These Three Studios are Redefining Cool Outdoor Furniture for a New Generation | Sight Unseen
“For Moretti, who often creates pieces made specifically for outdoor use — like the tables, firepits, and totems all made from a matte volcanic stone, or her Páramo tiles made from black clay — the draw to the outdoors was second nature. “Nature informs how we design, and from these lessons, we create furniture that can exist organically in natural surroundings,” she shares.”

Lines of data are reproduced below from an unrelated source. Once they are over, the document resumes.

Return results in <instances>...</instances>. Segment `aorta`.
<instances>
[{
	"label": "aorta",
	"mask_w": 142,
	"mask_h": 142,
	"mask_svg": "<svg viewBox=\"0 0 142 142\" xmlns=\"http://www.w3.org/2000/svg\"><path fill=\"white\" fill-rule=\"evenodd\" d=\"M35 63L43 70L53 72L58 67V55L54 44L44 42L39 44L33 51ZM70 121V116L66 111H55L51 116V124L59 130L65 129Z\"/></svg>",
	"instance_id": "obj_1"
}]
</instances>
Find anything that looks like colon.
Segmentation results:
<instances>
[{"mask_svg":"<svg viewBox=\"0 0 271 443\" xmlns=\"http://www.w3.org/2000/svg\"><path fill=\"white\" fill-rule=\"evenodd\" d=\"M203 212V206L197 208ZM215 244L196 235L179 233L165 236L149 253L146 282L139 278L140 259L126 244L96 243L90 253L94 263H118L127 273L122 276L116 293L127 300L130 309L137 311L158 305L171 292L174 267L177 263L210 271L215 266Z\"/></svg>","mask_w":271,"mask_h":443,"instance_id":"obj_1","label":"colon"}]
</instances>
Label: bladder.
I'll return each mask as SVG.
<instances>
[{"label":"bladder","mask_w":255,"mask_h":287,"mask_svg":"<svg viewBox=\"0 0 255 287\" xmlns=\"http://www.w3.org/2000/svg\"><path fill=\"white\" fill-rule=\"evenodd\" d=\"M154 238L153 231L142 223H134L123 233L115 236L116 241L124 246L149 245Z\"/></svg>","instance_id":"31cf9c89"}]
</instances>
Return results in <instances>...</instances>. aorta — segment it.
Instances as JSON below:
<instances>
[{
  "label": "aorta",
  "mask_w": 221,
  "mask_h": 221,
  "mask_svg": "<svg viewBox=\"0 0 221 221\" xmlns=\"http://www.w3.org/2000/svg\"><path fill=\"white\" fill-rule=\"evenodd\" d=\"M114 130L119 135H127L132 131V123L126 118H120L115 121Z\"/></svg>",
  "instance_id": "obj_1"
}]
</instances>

There’s a series of Slim Aarons photographs I’m thinking about. You know the ones: poolside glam, Mad Men energy at full blast, coiffed blondes, men in sports jackets, and some very à propos white wire furniture accented with lemony upholstery, befitting of its Palm Springs setting. The photos capture an idyll of one of mid-century California’s primary selling points: the indoor-outdoor fantasy made possible by all that sunshine.
When I think of outdoor furniture, I tend to picture this kind of setting: pastel metal motel chairs on a well-manicured lawn, or Gae Aulenti’s curvilinear Locus Solus collection, seared into my mind’s eye thanks to a starring role in the spicy 1969 film, La Piscine. Either that, or Victorian-era English gardens with their armor-like tables and benches a-flutter in frozen iron floral motifs. Nothing in between. But, of course, the history of outdoor furniture dates way, way back — like, antiquity back. This summer, I traveled to Italy for the first time, which brought me to the arena floor of the Colosseum. There, our guide pointed to a section of clumsily restored white marble slab seating; the stone would have kept cool the be-robed bums of ancient audience members. In the ruins of Pompeii, archeological evidence suggests inhabitants lived with outdoor furniture. Wealthy ancient Egyptians may have constructed seating for their gardens and courtyards using reeds from the Nile River.
Until the middle of last century, most outdoor furniture was serving Period Piece, “with stamped-out metal, bunches of flowers and leaves,” as the late designer Richard Schultz wrote in an essay reprinted in his 2019 book, Form Follows Technique: A Design Manifesto. Schultz’s metal and mesh 1966 Collection for Knoll (made from a custom woven vinyl-coated polyester yarn primarily used in women’s shoe design) was a decidedly streamlined, crisp departure from this florid tradition. Some 60 years later, the collection is still in production. The now-shuttered Standard Hotel in LA once crowned its pool with a pretty litter of Schultz’s chaise longues.